In Harayna’s wrestling mad villages, the local dangals drive the finances of the sport and grapplers naturally opt for the freestyle version to make quick bucks and normally shift to Greco-Roman at the insistence of the coach or after failing to make a mark in the former.

So when 18-year-old Sajan Kumar Bhanwal speaks of the “opportunity” that attracted him to Greco-Roman six years ago when he first went to see a wrestling training session in Pratap Sports School in Kharkhoda, it is quite possible that even those in the family would have wondered about his choice.

After all, Bhanwal had made to the school for his athletic prowess and the general viewpoint was that if wanted to take up wrestling, freestyle was probably a better career option.

Passion vs the lure of money

On August 5, the 18-year-old from Kasandi village proved all doubters wrong when he became the first Indian Greco-Roman wrestler in 16 years to win a World Junior Championship medal (bronze) beating Ali Erbay of Turkey in the 74kg category in Tampere, Finland.

Only four Indians have managed to win a Junior World Championship medal in Greco-Roman with Mukesh Khatri bagging the last bronze in 2001. Pappu Yadav is the only wrestler to win a gold in the event back in 1992.

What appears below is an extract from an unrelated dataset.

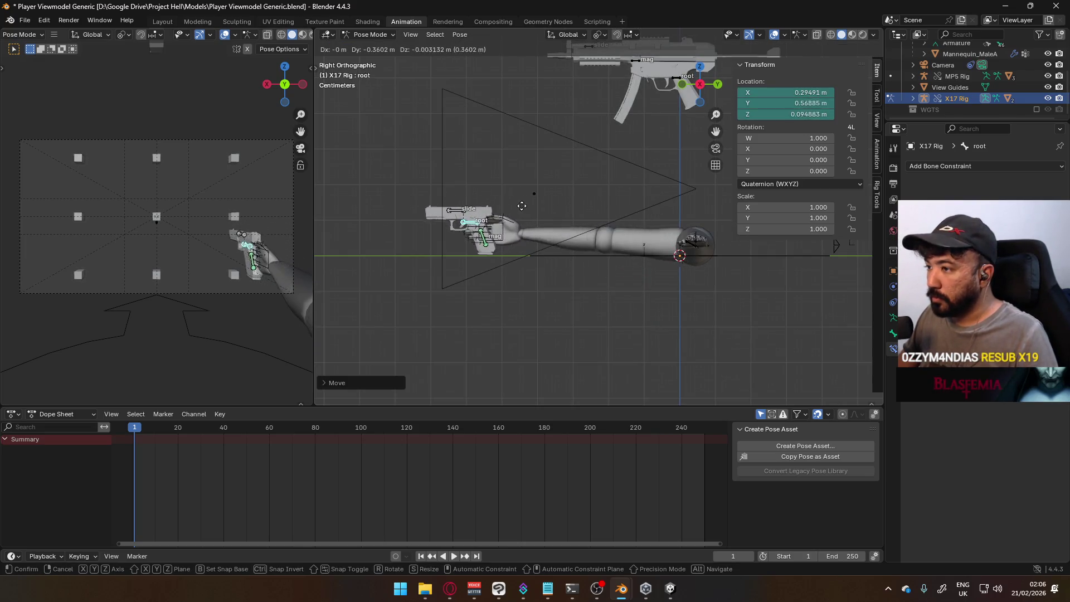
click(553, 204)
middle_drag(557, 202, 583, 187)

“When I joined the school, I saw that there was a lot of opportunity for wrestling in Greco-Roman. [And], it was something different,” Bhanwal told The Field about his choice.

The 18-year-old looked at the category as an opportunity to rise faster than a heavily competitive freestyle structure but it had its own problems. While the annual dangals provided the freestylers with the required financial support to pursue a career, Bhanwal’s parents had to request the villagers to crowd fund his training and competition till he managed to break into the national set-up.

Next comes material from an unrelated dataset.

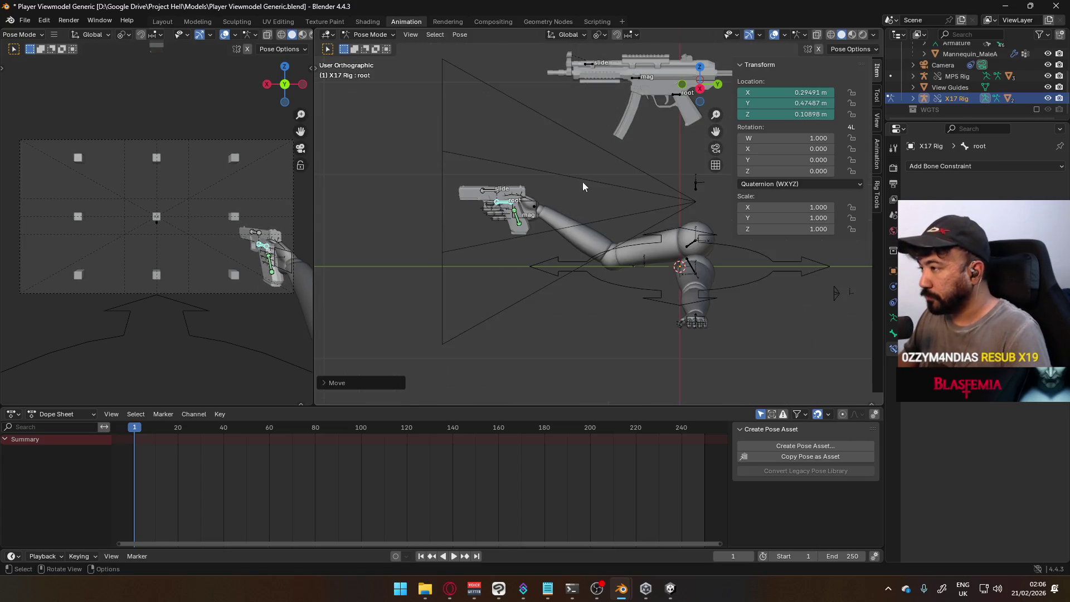
From the top view place the root in the hand, then set its height along Z to about 0.09 m.
key(KP_7)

“The local competitions [in villages] are held mostly for money,” explains Bhanwal’s coach Om Prakash Dahiya. “In these competitions, the bouts are held for as much as Rs one or two lakh. When kids get into these competitions because of lure for money, freestyle wrestling is the first that catches the eye. Parents in the villages are also interested in making money out of these bouts.”

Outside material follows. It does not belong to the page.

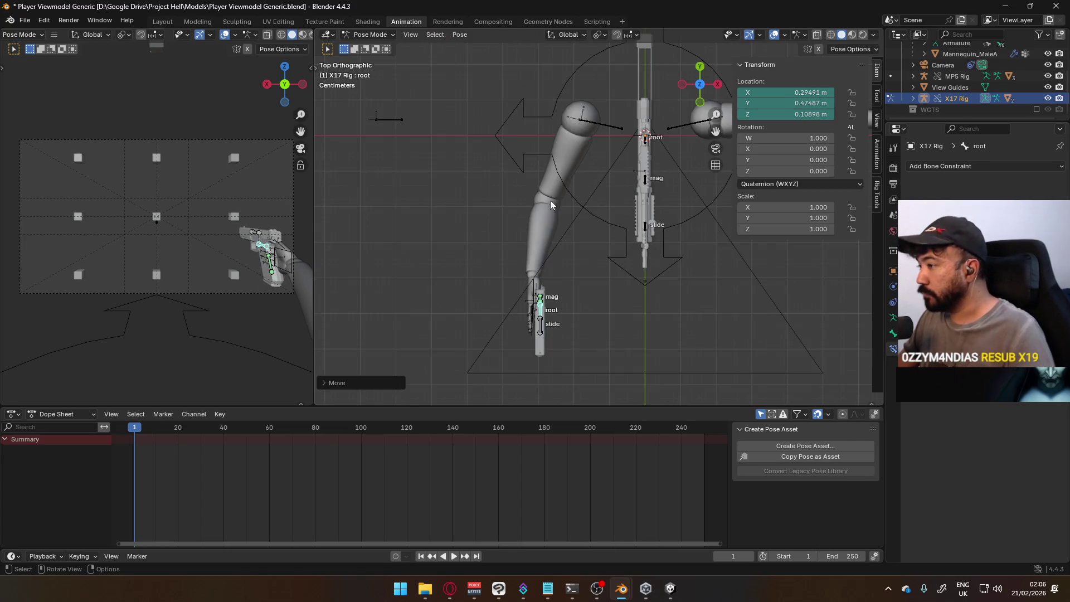
key(g)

This means that an average wrestler ends up making about Rs 25000 per bout during the dangal season. Many Greco-Roman wrestlers also end up competing in these competitions to make some money and end up compromising with their technique and development program.

The journey onward

But Bhanwal insists that he is completely focused on making a career in Greco-Roman and hence did not opt for the short term approach of making money through the dangals. “This has definitely put pressure on my parents to raise funds for my training but I am happy that I have managed to win medals for the country,” he says.

Bhanwal bagged a bronze in the Asian Junior Championships in Chinese Taipei in June and then kept his head despite losing the second round bout against Akzhol Makhmudov in the Junior World Championship to finish on the podium through repechage.

“[At the Junior Asian Championships], I realised even Asian players win medals easily among the other international players in the world [in Greco-Roman],” he says. “So, I thought why can’t I go and win medals there [in Tampere].”

For Bhanwal who will transition into the senior wrestling circuit right away, winning medals is the only thing that counts. Even beyond making money. It was then on a determined note that Bhanwal concluded,“I want to win [more] medals at the world level in Greco-Roman. I want to make a name [for the country and myself] at the world level. This [Greco-Roman] is something different.”